§ WORK TO BE COMPLETED: Copy all entries without alteration and skip the pictures they hold.

Data records
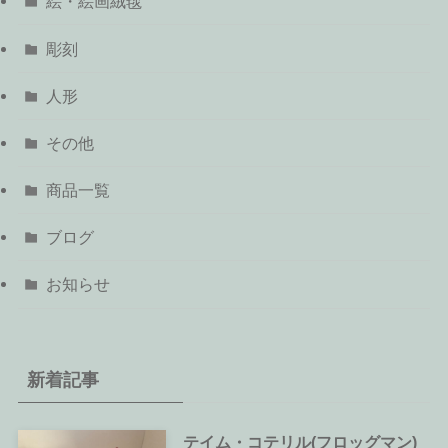
絵・絵画絨毯
彫刻
人形
その他
商品一覧
ブログ
お知らせ
新着記事
テイム・コテリル(フロッグマン)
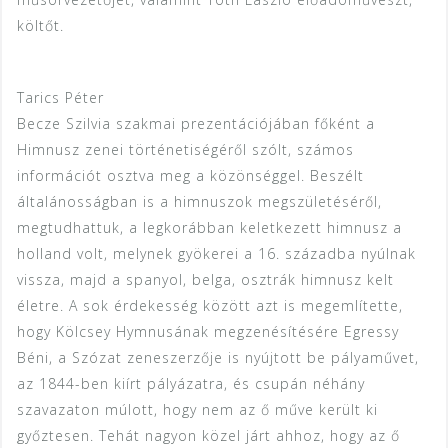
költőt.
Tarics Péter
Becze Szilvia szakmai prezentációjában főként a
Himnusz zenei történetiségéről szólt, számos
információt osztva meg a közönséggel. Beszélt
általánosságban is a himnuszok megszületéséről,
megtudhattuk, a legkorábban keletkezett himnusz a
holland volt, melynek gyökerei a 16. századba nyúlnak
vissza, majd a spanyol, belga, osztrák himnusz kelt
életre. A sok érdekesség között azt is megemlítette,
hogy Kölcsey Hymnusának megzenésítésére Egressy
Béni, a Szózat zeneszerzője is nyújtott be pályaművet,
az 1844-ben kiírt pályázatra, és csupán néhány
szavazaton múlott, hogy nem az ő műve került ki
győztesen. Tehát nagyon közel járt ahhoz, hogy az ő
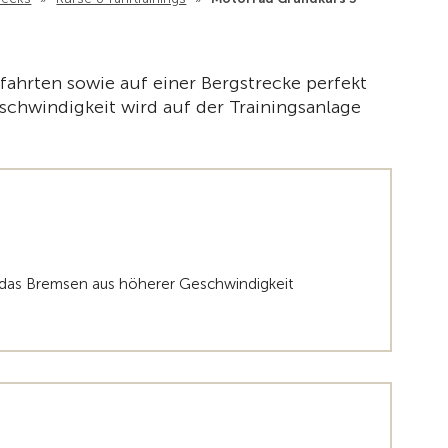
Zur Übe
fahrten sowie auf einer Bergstrecke perfekt
schwindigkeit wird auf der Trainingsanlage
e das Bremsen aus höherer Geschwindigkeit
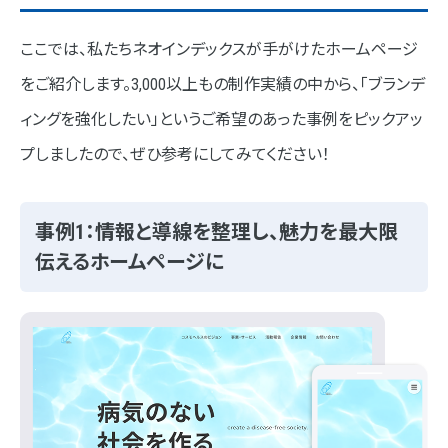
ここでは、私たちネオインデックスが手がけたホームページ
をご紹介します。3,000以上もの制作実績の中から、「ブランデ
ィングを強化したい」というご希望のあった事例をピックアッ
プしましたので、ぜひ参考にしてみてください！
事例1：情報と導線を整理し、魅力を最大限
伝えるホームページに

§ RESPONSE TO THE EXERCISE:
絵・絵画絨毯
彫刻
人形
その他
商品一覧
ブログ
お知らせ
新着記事
テイム・コテリル(フロッグマン)
költőt.
Tarics Péter
Becze Szilvia szakmai prezentációjában főként a
Himnusz zenei történetiségéről szólt, számos
információt osztva meg a közönséggel. Beszélt
általánosságban is a himnuszok megszületéséről,
megtudhattuk, a legkorábban keletkezett himnusz a
holland volt, melynek gyökerei a 16. századba nyúlnak
vissza, majd a spanyol, belga, osztrák himnusz kelt
életre. A sok érdekesség között azt is megemlítette,
hogy Kölcsey Hymnusának megzenésítésére Egressy
Béni, a Szózat zeneszerzője is nyújtott be pályaművet,
az 1844-ben kiírt pályázatra, és csupán néhány
szavazaton múlott, hogy nem az ő műve került ki
győztesen. Tehát nagyon közel járt ahhoz, hogy az ő
Zur Übe
fahrten sowie auf einer Bergstrecke perfekt
schwindigkeit wird auf der Trainingsanlage
e das Bremsen aus höherer Geschwindigkeit
ここでは、私たちネオインデックスが手がけたホームページ
をご紹介します。3,000以上もの制作実績の中から、「ブランデ
ィングを強化したい」というご希望のあった事例をピックアッ
プしましたので、ぜひ参考にしてみてください！
事例1：情報と導線を整理し、魅力を最大限
伝えるホームページに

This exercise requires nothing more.